Data records
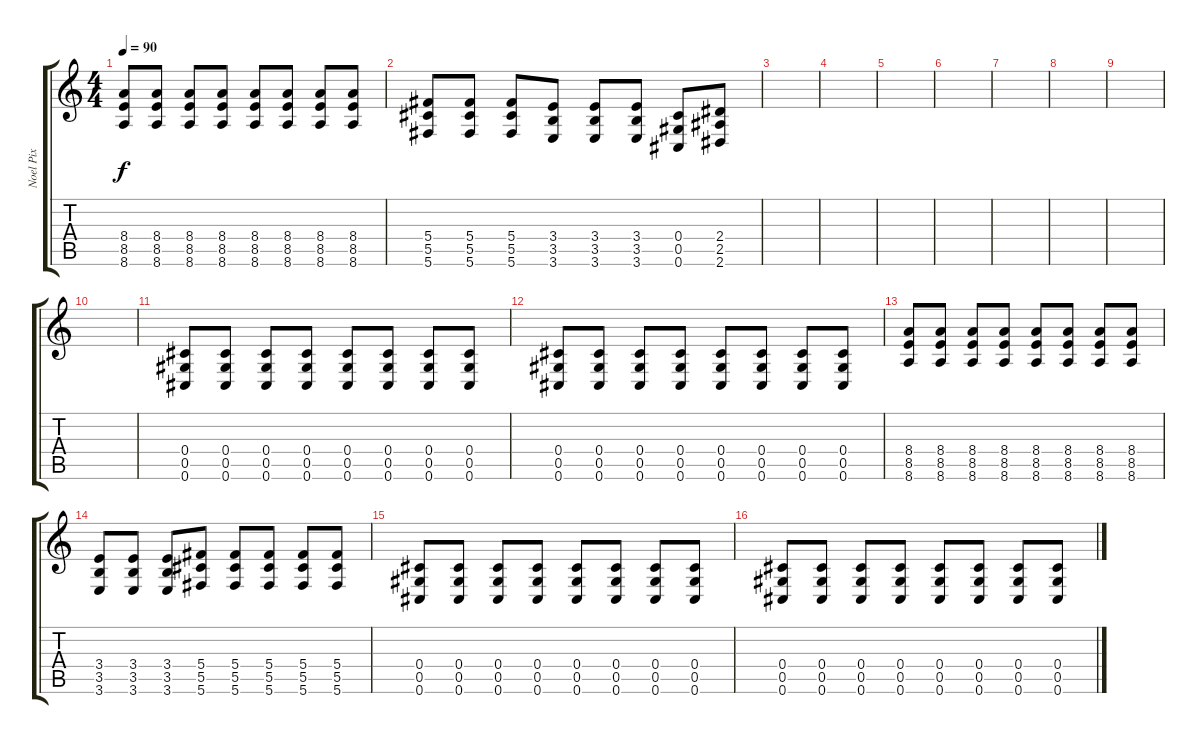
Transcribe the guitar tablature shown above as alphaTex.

\track ("Noel Pix" "Noel Pix") {instrument distortionguitar}
\staff {score tabs}
\tuning (Eb4 Bb3 Gb3 Db3 Ab2 Db2) {hide}
\ts (4 4)
\tempo 90
\clef g2
\ks c
(8.4 8.5 8.6).8{dy f} (8.4 8.5 8.6).8 (8.4 8.5 8.6).8 (8.4 8.5 8.6).8 (8.4 8.5 8.6).8 (8.4 8.5 8.6).8 (8.4 8.5 8.6).8 (8.4 8.5 8.6).8 |
(5.4 5.5 5.6).8 (5.4 5.5 5.6).8 (5.4 5.5 5.6).8 (3.4 3.5 3.6).8 (3.4 3.5 3.6).8 (3.4 3.5 3.6).8 (0.4 0.5 0.6).8 (2.4 2.5 2.6).8 |
|
|
|
|
|
|
|
|
(0.4 0.5 0.6).8 (0.4 0.5 0.6).8 (0.4 0.5 0.6).8 (0.4 0.5 0.6).8 (0.4 0.5 0.6).8 (0.4 0.5 0.6).8 (0.4 0.5 0.6).8 (0.4 0.5 0.6).8 |
(0.4 0.5 0.6).8 (0.4 0.5 0.6).8 (0.4 0.5 0.6).8 (0.4 0.5 0.6).8 (0.4 0.5 0.6).8 (0.4 0.5 0.6).8 (0.4 0.5 0.6).8 (0.4 0.5 0.6).8 |
(8.4 8.5 8.6).8 (8.4 8.5 8.6).8 (8.4 8.5 8.6).8 (8.4 8.5 8.6).8 (8.4 8.5 8.6).8 (8.4 8.5 8.6).8 (8.4 8.5 8.6).8 (8.4 8.5 8.6).8 |
(3.4 3.5 3.6).8 (3.4 3.5 3.6).8 (3.4 3.5 3.6).8 (5.4 5.5 5.6).8 (5.4 5.5 5.6).8 (5.4 5.5 5.6).8 (5.4 5.5 5.6).8 (5.4 5.5 5.6).8 |
(0.4 0.5 0.6).8 (0.4 0.5 0.6).8 (0.4 0.5 0.6).8 (0.4 0.5 0.6).8 (0.4 0.5 0.6).8 (0.4 0.5 0.6).8 (0.4 0.5 0.6).8 (0.4 0.5 0.6).8 |
(0.4 0.5 0.6).8 (0.4 0.5 0.6).8 (0.4 0.5 0.6).8 (0.4 0.5 0.6).8 (0.4 0.5 0.6).8 (0.4 0.5 0.6).8 (0.4 0.5 0.6).8 (0.4 0.5 0.6).8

Stated task
How many of the lines above contain the word "Transcribe"? Reply with the number only.

Written answer
1